Nei primi casi, gli unici perseguibili, viene preservata l’integrità sessuale della vittima, con età elevata sino a sedici anni in particolari casi di debolezza o soggezione, quali la convivenza, rapporti di parentela, tutorato, istruzione, vigilanza o custodia.
Superata questa soglia anagrafica, permane l’ipotesi delittuosa se questi ultimi soggetti abbiano comunque intrattenuto rapporti sessuali con le vittime abusando della propria posizione. Viene cosi tutelata la libertà sessuale del minore.

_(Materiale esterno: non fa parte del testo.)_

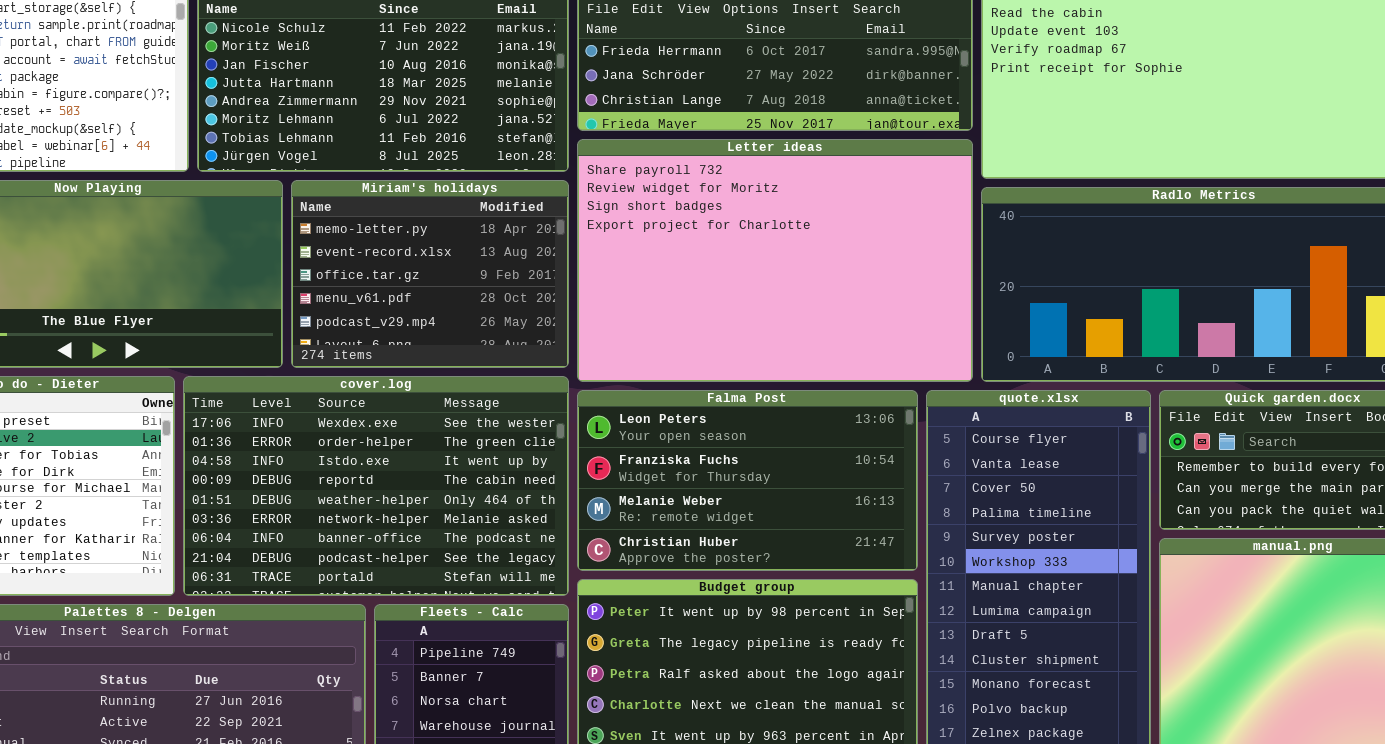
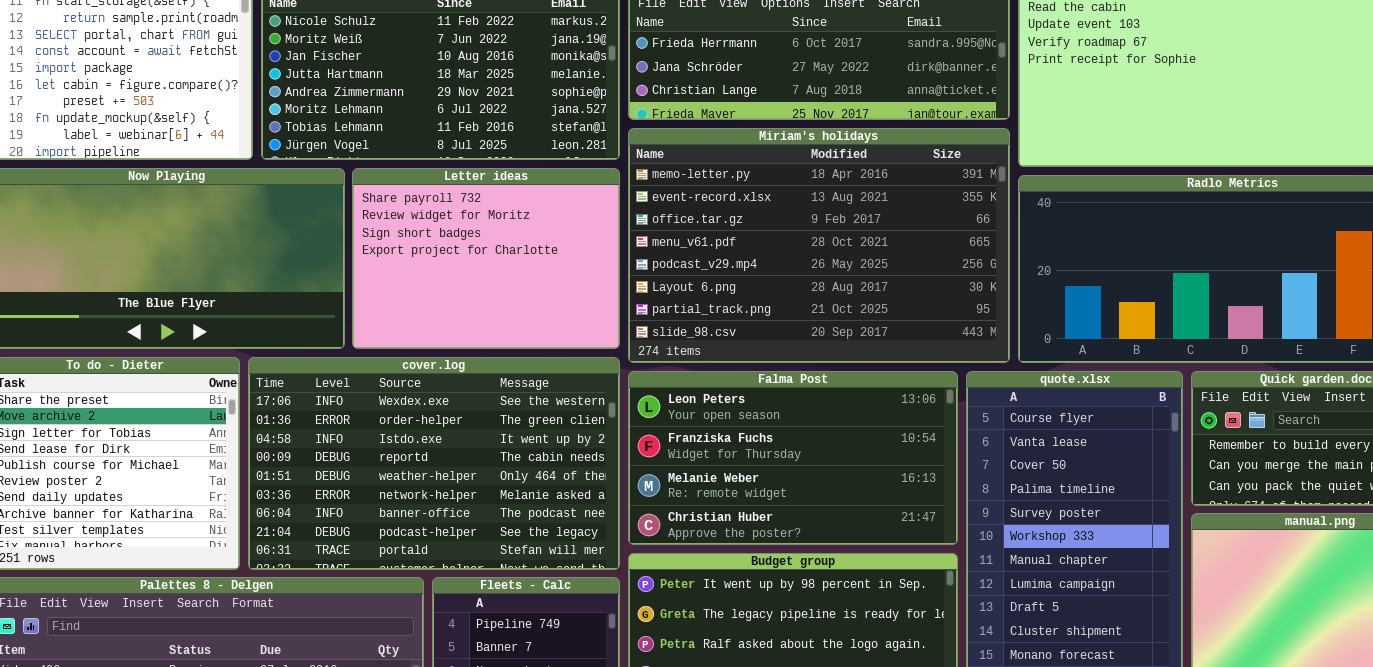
Letter ideas: [577,139,973,382] -> [352,168,620,349], moved, resized
Miriam's holidays: [291,180,569,368] -> [628,128,1010,363], moved, resized

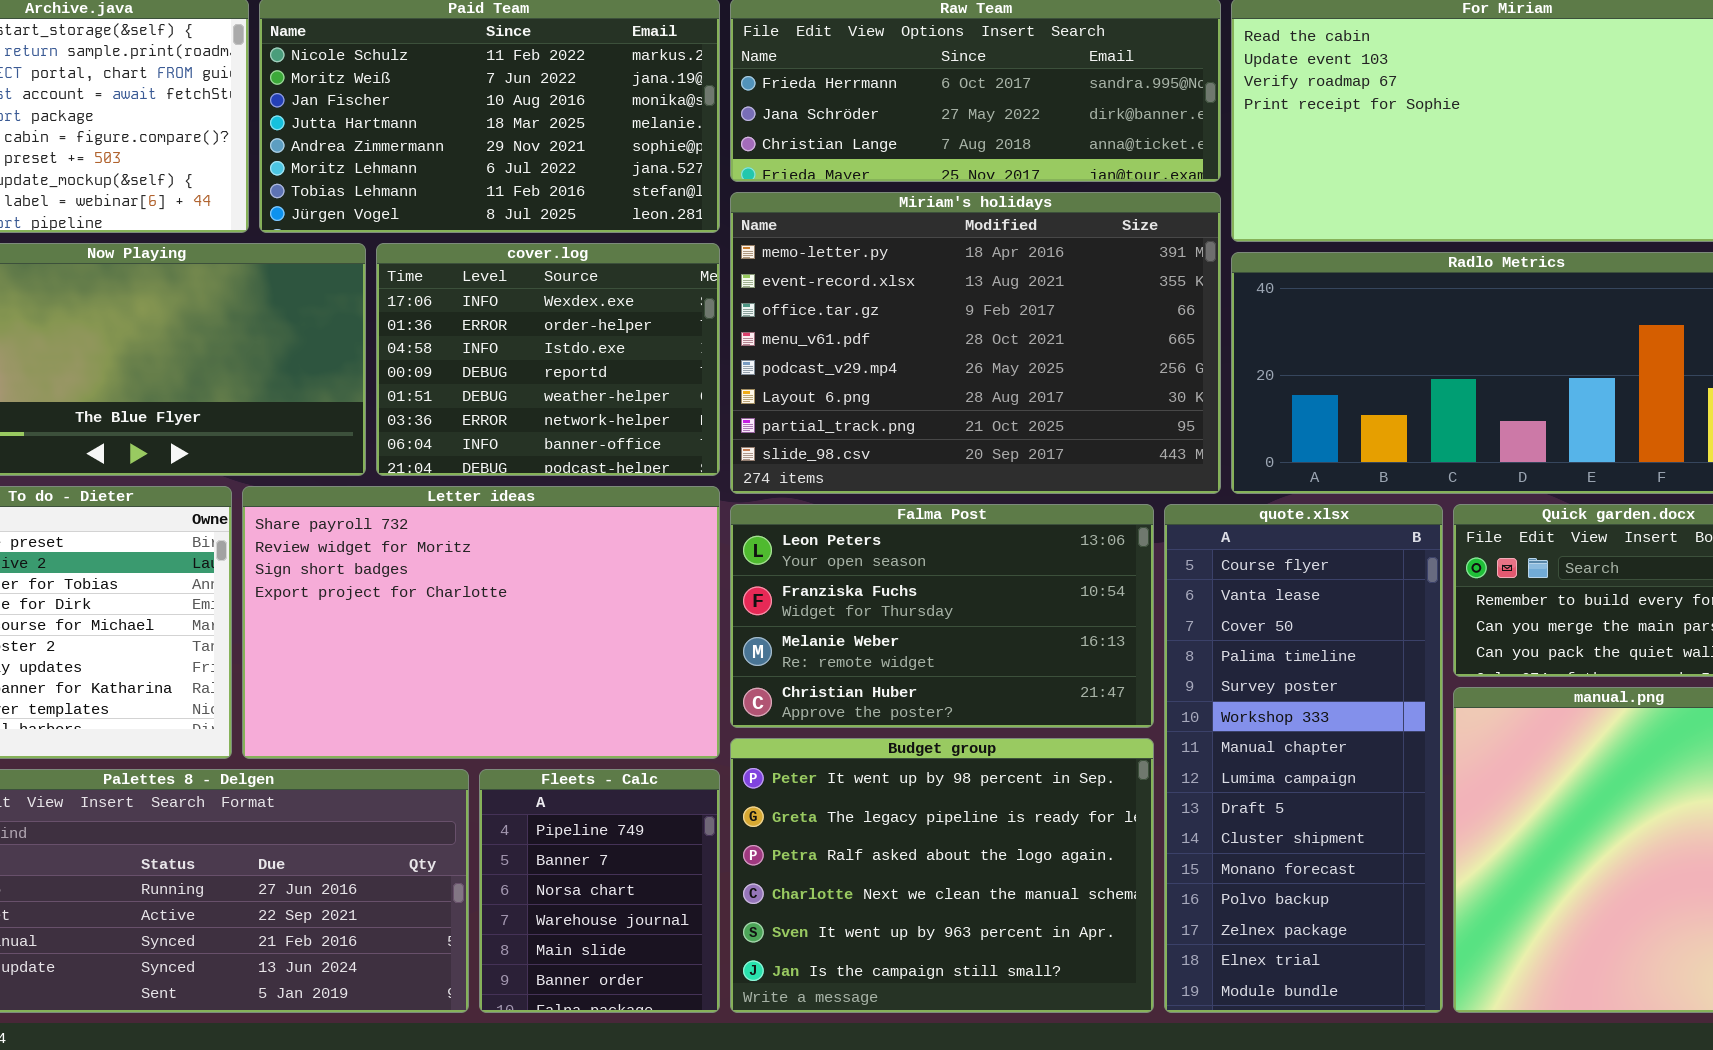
Letter ideas: [352,168,620,349] -> [242,486,720,759], moved, resized
cover.log: [248,357,620,570] -> [376,243,720,476], moved, resized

Il codice punisce tali abusi con la medesima pena prevista per la violenza sessuale (reclusione da cinque a dieci anni), mitigata a seconda del caso concreto.
La Cassazione si è recentemente pronunciata sull’argomento, ritenendo sussistente il reato di abuso sessuale a carico di un educatore, che durante la propria attività aveva toccato fugacemente le parti intime dei bambini nella camera da letto dei genitori, mentre gli stessi erano in altra stanza dell’abitazione.
La ricostruzione criminosa e non meramente ludologica dell’accaduto si è basata proprio sulle dichiarazioni dei minori, ritenute attendibili e prive di ritorsione, connotate da ritrosia e sofferenza nella descrizione degli abusi e delle successive minacce dell’educatore, volte ad ottenere l’omertà sull’episodio.